Where do we go from here?
Social media now plays an unprecedented role in societal stability, and regulation must be updated to keep up with the fact that, according to Ofcom, half of UK adults use such platforms as a news source.
That is why Demos and Full Fact are calling for platforms to assess and tackle the systemic risks posed by harmful mis/disinformation to public security. First, through the introduction of a ‘Fast Notes’ system that would allow high-risk content to be flagged and responded to quickly, rather than waiting for slow consensus. And secondly, through urgently strengthening removal systems for racial and religious hatred.
Recent disorder in Epping shows how urgent the need for effective platform moderation is, particularly as the Community Notes model sees increasing adoption by other social media giants, now including YouTube, Meta and TikTok in the US.
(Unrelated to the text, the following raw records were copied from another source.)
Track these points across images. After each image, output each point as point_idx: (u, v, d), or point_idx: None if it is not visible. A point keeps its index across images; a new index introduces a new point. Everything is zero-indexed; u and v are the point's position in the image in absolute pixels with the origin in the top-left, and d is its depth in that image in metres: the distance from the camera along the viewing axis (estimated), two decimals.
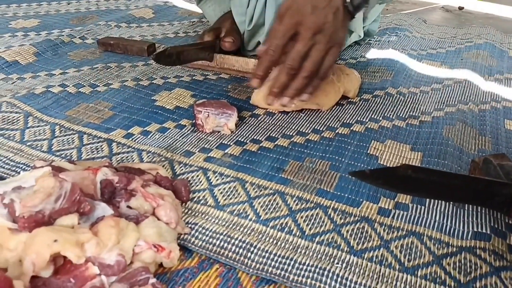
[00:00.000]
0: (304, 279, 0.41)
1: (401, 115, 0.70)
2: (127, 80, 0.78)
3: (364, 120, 0.68)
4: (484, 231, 0.47)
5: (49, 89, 0.73)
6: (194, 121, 0.65)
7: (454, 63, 0.91)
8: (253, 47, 0.87)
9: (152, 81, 0.79)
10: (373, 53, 0.94)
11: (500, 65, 0.91)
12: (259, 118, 0.68)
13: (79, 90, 0.74)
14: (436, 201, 0.51)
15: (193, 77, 0.81)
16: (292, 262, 0.43)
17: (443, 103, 0.74)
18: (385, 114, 0.70)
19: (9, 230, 0.37)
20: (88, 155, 0.59)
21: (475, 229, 0.47)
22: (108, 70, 0.83)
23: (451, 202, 0.50)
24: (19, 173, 0.54)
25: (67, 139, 0.62)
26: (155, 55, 0.68)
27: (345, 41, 0.64)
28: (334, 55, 0.61)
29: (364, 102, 0.74)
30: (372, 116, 0.69)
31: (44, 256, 0.36)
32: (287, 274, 0.42)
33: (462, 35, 1.07)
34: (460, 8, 1.38)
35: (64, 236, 0.37)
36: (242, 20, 0.83)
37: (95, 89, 0.75)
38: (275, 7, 0.80)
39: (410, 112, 0.71)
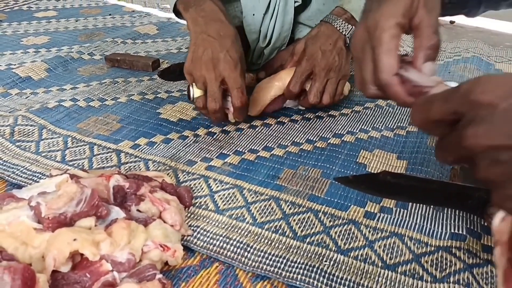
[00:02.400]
0: (295, 275, 0.46)
1: (389, 126, 0.75)
2: (134, 94, 0.84)
3: (354, 130, 0.73)
4: (460, 232, 0.52)
5: (61, 103, 0.79)
6: (196, 132, 0.71)
7: (441, 76, 0.96)
8: (260, 61, 0.93)
9: (157, 95, 0.84)
10: None
11: None
12: (256, 129, 0.73)
13: (89, 104, 0.80)
14: (418, 205, 0.56)
15: None
16: (284, 261, 0.48)
17: None
18: (375, 125, 0.75)
19: (34, 230, 0.42)
20: (99, 164, 0.64)
21: (452, 230, 0.52)
22: (116, 85, 0.88)
23: (431, 206, 0.55)
24: (35, 181, 0.59)
25: (79, 150, 0.67)
26: (160, 72, 0.73)
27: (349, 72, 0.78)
28: (342, 85, 0.75)
29: (355, 114, 0.79)
30: (362, 127, 0.74)
31: (64, 253, 0.41)
32: (279, 271, 0.47)
33: (451, 49, 1.12)
34: (452, 22, 1.43)
35: (82, 236, 0.42)
36: (255, 38, 0.89)
37: (103, 103, 0.80)
38: (281, 23, 0.86)
39: (398, 123, 0.76)
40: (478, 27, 1.39)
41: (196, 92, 0.67)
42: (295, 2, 0.87)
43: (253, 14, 0.86)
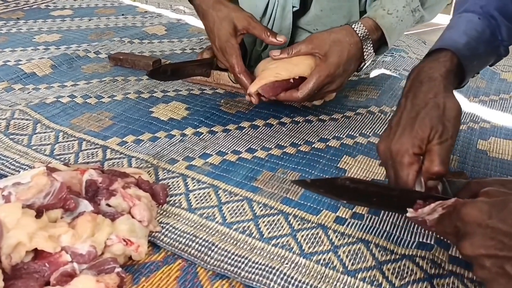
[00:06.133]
0: (253, 276, 0.47)
1: (378, 133, 0.75)
2: (130, 93, 0.86)
3: (341, 136, 0.73)
4: (428, 241, 0.51)
5: (59, 99, 0.81)
6: (183, 131, 0.72)
7: None
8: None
9: (153, 94, 0.86)
10: (365, 73, 0.98)
11: (489, 87, 0.94)
12: (243, 131, 0.74)
13: (86, 100, 0.82)
14: (390, 212, 0.55)
15: (191, 91, 0.87)
16: (246, 261, 0.48)
17: None
18: (363, 131, 0.75)
19: None
20: (84, 159, 0.66)
21: (420, 240, 0.51)
22: (115, 83, 0.90)
23: (392, 212, 0.55)
24: None
25: (68, 144, 0.69)
26: (149, 71, 0.75)
27: None
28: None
29: (345, 119, 0.79)
30: (350, 133, 0.74)
31: (20, 252, 0.43)
32: (239, 271, 0.47)
33: None
34: None
35: (38, 233, 0.43)
36: (251, 41, 0.90)
37: (100, 100, 0.83)
38: (279, 28, 0.87)
39: None
40: None
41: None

We cannot compromise on anti-racism, whether in the real or digital world. This push has to go hand in hand with greater work on anti-racism that must start at the political level. For example, the newly formed Community Cohesion Commission, announced earlier this summer, could be a turning point. But it must act quickly and transparently, sharing regular updates of their work and progress. Tackling division means addressing racism head-on both in our communities and in the political narratives that sustain it.
We must be clear – online harm is a public safety issue. And unless we take real action across tech and politics, we risk seeing more riots, more division, and more citizens’ safety put at risk.